Copy the text from each of the entries below word for word, and leave out the pictures.

**Material shown:**

____

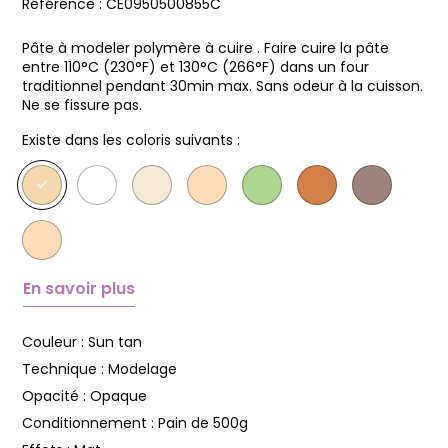
Référence :
CE0950500855C
Pâte à modeler polymère à cuire . Faire cuire la pâte
entre 110°C (230°F) et 130°C (266°F) dans un four
traditionnel pendant 30min max. Sans odeur à la cuisson.
Ne se fissure pas.
Existe dans les coloris suivants :
En savoir plus
Couleur :
Sun tan
Technique :
Modelage
Opacité :
Opaque
Conditionnement :
Pain de 500g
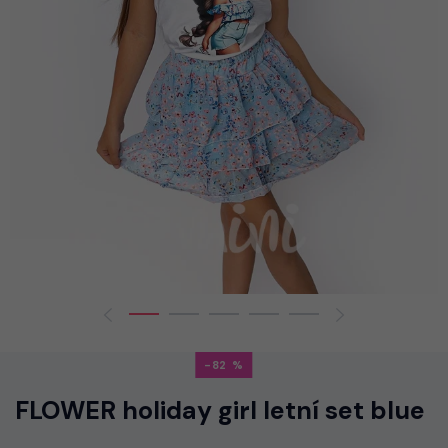
-82
FLOWER holiday girl letní set blue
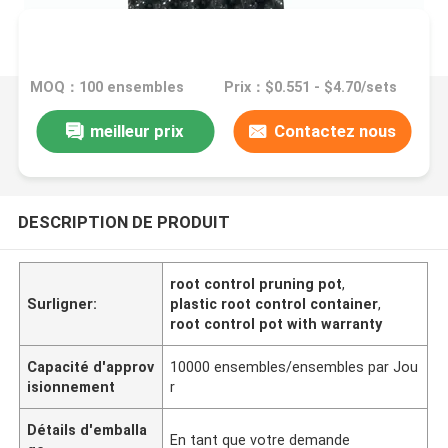
MOQ：100 ensembles
Prix：$0.551 - $4.70/sets
meilleur prix
Contactez nous
DESCRIPTION DE PRODUIT
root control pruning pot
,
Surligner:
plastic root control container
,
root control pot with warranty
Capacité d'approv
10000 ensembles/ensembles par Jou
isionnement
r
Détails d'emballa
En tant que votre demande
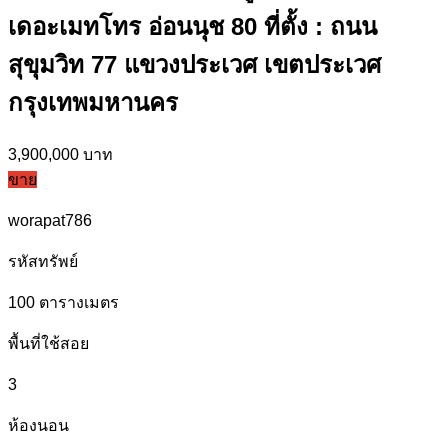
เดอะเมทโทร อ่อนนุช 80 ที่ตั้ง : ถนน
สุขุมวิท 77 แขวงประเวศ เขตประเวศ
กรุงเทพมหานคร
3,900,000 บาท
ขาย
worapat786
รหัสทรัพย์
100
ตารางเมตร
พื้นที่ใช้สอย
3
ห้องนอน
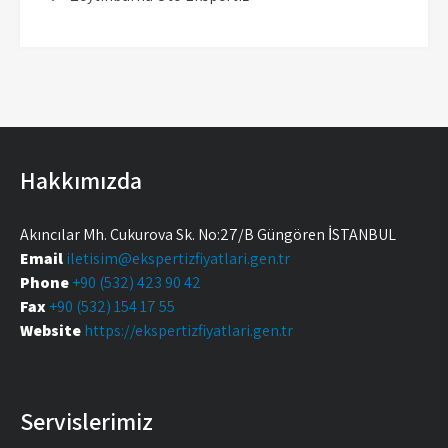
Hakkımızda
Akıncılar Mh. Çukurova Sk. No:27/B Güngören İSTANBUL
Email
iletisim@ekspertizfiyatlari.gen.tr
Phone
+90 (532) 423 90 42
Fax
+90 (532) 154 17 55
Website
https://ekspertizfiyatlari.gen.tr
Servislerimiz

____

**Result:**
Référence :
CE0950500855C
Pâte à modeler polymère à cuire . Faire cuire la pâte
entre 110°C (230°F) et 130°C (266°F) dans un four
traditionnel pendant 30min max. Sans odeur à la cuisson.
Ne se fissure pas.
Existe dans les coloris suivants :
En savoir plus
Couleur :
Sun tan
Technique :
Modelage
Opacité :
Opaque
Conditionnement :
Pain de 500g
-82
FLOWER holiday girl letní set blue
MOQ：100 ensembles
Prix：$0.551 - $4.70/sets
meilleur prix
Contactez nous
DESCRIPTION DE PRODUIT
root control pruning pot
,
Surligner:
plastic root control container
,
root control pot with warranty
Capacité d'approv
10000 ensembles/ensembles par Jou
isionnement
r
Détails d'emballa
En tant que votre demande
เดอะเมทโทร อ่อนนุช 80 ที่ตั้ง : ถนน
สุขุมวิท 77 แขวงประเวศ เขตประเวศ
กรุงเทพมหานคร
3,900,000 บาท
ขาย
worapat786
รหัสทรัพย์
100
ตารางเมตร
พื้นที่ใช้สอย
3
ห้องนอน
Hakkımızda
Akıncılar Mh. Çukurova Sk. No:27/B Güngören İSTANBUL
Email
iletisim@ekspertizfiyatlari.gen.tr
Phone
+90 (532) 423 90 42
Fax
+90 (532) 154 17 55
Website
https://ekspertizfiyatlari.gen.tr
Servislerimiz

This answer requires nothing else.